- **About this task**:
Below is a block of entries; repeat exactly the lines starting at the line that contains "64: (697, 310, 0.14)" and ending at the line that contains "75: (568, 246, 0.14)", both included.

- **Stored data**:
################

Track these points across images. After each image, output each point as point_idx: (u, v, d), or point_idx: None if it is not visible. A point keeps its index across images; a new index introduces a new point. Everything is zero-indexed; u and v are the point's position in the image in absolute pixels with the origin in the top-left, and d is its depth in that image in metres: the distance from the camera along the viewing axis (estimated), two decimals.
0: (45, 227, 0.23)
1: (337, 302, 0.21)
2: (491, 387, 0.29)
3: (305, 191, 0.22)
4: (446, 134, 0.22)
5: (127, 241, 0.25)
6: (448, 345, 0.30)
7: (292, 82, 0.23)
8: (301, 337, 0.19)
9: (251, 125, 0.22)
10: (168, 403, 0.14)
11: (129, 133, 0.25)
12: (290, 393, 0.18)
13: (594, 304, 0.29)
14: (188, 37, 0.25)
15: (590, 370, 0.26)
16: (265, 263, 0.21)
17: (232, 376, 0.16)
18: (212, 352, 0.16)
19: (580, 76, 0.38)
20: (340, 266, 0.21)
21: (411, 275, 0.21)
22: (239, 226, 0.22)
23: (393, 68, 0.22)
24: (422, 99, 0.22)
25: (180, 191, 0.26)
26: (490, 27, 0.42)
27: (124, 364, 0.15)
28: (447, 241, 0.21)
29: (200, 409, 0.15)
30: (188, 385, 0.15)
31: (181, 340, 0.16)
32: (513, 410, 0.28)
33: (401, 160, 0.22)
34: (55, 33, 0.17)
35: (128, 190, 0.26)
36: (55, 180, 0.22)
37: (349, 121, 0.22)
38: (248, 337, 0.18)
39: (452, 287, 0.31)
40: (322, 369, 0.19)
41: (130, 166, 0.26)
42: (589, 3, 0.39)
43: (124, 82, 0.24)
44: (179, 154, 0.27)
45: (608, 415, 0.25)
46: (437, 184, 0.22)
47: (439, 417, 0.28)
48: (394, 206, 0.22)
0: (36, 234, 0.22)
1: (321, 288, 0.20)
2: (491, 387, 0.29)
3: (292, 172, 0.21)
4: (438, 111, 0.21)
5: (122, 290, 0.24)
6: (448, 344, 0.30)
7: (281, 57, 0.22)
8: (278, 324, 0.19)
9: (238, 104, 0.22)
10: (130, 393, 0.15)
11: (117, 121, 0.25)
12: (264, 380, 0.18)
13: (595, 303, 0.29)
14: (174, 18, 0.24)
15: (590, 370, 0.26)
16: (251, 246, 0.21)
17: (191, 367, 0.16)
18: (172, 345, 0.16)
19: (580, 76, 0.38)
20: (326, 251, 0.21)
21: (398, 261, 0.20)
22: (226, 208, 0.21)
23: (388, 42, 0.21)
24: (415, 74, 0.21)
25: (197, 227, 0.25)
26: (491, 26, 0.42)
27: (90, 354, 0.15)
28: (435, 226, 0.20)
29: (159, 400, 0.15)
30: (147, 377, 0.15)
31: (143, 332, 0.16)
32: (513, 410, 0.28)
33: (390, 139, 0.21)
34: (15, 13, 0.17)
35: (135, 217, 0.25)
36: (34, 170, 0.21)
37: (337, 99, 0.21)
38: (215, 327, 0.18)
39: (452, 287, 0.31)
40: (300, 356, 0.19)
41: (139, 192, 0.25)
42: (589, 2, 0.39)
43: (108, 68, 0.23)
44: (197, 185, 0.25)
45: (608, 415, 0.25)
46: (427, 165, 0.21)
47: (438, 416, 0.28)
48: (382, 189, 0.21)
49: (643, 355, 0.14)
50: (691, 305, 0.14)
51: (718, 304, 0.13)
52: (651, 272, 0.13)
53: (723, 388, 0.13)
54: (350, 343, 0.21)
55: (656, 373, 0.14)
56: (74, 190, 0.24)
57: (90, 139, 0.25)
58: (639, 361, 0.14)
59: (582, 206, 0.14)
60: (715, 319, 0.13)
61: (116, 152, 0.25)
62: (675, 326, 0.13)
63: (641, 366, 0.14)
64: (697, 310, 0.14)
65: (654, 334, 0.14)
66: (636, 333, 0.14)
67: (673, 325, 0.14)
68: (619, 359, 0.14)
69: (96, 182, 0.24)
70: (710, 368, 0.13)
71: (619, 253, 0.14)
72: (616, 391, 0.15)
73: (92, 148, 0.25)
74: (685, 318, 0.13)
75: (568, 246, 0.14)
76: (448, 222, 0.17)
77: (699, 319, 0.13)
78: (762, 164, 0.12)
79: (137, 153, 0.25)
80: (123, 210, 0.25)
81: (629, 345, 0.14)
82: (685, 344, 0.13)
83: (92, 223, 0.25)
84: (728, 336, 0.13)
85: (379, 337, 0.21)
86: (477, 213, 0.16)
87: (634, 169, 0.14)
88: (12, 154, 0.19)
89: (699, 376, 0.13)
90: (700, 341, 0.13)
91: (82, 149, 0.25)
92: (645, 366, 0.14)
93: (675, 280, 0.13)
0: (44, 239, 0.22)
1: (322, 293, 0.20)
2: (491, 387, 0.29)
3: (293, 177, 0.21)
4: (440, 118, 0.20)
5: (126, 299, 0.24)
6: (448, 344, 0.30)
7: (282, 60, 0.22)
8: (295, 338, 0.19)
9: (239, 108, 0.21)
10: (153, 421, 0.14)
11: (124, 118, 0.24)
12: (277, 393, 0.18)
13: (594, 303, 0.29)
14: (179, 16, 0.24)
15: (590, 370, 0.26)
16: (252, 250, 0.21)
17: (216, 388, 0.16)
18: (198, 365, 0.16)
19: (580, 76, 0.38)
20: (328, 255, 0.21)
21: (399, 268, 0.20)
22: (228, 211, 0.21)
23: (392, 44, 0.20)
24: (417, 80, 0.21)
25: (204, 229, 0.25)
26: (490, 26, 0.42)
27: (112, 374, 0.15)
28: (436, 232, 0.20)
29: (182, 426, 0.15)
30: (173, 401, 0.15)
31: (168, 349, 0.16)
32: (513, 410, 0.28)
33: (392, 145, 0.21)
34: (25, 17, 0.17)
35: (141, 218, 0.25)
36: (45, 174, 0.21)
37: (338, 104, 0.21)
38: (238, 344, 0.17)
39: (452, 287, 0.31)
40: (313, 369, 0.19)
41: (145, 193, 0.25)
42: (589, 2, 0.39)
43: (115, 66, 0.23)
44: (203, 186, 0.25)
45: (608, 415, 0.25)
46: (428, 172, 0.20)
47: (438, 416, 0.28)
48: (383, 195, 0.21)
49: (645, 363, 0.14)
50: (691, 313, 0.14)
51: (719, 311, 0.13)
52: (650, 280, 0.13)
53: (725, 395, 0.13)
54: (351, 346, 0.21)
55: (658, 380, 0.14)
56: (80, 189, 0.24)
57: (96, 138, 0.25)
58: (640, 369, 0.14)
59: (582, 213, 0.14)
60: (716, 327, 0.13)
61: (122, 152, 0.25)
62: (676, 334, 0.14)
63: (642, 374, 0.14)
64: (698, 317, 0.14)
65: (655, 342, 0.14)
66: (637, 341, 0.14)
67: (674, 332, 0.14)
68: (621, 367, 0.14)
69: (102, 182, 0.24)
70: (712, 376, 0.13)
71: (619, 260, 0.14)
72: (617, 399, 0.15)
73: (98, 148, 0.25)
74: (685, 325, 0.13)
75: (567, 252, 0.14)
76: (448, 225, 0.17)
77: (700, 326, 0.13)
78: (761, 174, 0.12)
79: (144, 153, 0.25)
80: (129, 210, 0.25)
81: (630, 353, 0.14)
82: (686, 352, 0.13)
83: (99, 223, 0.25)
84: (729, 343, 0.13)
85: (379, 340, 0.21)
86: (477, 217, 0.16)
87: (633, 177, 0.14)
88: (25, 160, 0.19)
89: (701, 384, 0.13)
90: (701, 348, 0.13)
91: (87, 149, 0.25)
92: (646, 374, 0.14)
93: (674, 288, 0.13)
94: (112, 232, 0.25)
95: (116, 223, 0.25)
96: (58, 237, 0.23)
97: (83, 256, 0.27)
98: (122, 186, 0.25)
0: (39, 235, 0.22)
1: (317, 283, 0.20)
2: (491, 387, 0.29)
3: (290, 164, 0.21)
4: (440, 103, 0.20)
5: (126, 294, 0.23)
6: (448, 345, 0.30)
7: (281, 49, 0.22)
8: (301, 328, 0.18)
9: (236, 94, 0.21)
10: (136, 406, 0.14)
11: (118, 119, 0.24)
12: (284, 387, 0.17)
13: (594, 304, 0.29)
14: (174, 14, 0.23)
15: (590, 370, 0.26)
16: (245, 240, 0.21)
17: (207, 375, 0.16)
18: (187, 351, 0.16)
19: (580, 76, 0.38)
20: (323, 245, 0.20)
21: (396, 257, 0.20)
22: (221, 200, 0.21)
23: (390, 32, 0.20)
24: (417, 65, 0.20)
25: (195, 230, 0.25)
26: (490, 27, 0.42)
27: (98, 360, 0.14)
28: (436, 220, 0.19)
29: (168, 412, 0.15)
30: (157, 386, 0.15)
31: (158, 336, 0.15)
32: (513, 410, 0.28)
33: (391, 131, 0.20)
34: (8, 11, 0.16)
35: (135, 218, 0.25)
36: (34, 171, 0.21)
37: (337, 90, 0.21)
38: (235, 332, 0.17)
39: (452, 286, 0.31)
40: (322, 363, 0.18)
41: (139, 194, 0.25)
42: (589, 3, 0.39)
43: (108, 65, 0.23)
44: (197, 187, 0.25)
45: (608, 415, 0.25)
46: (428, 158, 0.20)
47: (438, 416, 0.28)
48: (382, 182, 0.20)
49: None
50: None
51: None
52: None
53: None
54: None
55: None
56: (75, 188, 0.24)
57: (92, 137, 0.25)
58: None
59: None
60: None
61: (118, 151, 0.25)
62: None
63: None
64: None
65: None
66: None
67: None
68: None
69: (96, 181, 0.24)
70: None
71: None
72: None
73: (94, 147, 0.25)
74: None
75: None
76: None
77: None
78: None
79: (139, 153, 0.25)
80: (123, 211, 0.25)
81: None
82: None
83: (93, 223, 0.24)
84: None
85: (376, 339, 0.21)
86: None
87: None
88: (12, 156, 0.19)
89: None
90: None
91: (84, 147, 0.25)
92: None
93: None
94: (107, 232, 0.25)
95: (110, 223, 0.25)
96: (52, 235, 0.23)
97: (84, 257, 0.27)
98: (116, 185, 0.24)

################

- **Written answer**:
64: (697, 310, 0.14)
65: (654, 334, 0.14)
66: (636, 333, 0.14)
67: (673, 325, 0.14)
68: (619, 359, 0.14)
69: (96, 182, 0.24)
70: (710, 368, 0.13)
71: (619, 253, 0.14)
72: (616, 391, 0.15)
73: (92, 148, 0.25)
74: (685, 318, 0.13)
75: (568, 246, 0.14)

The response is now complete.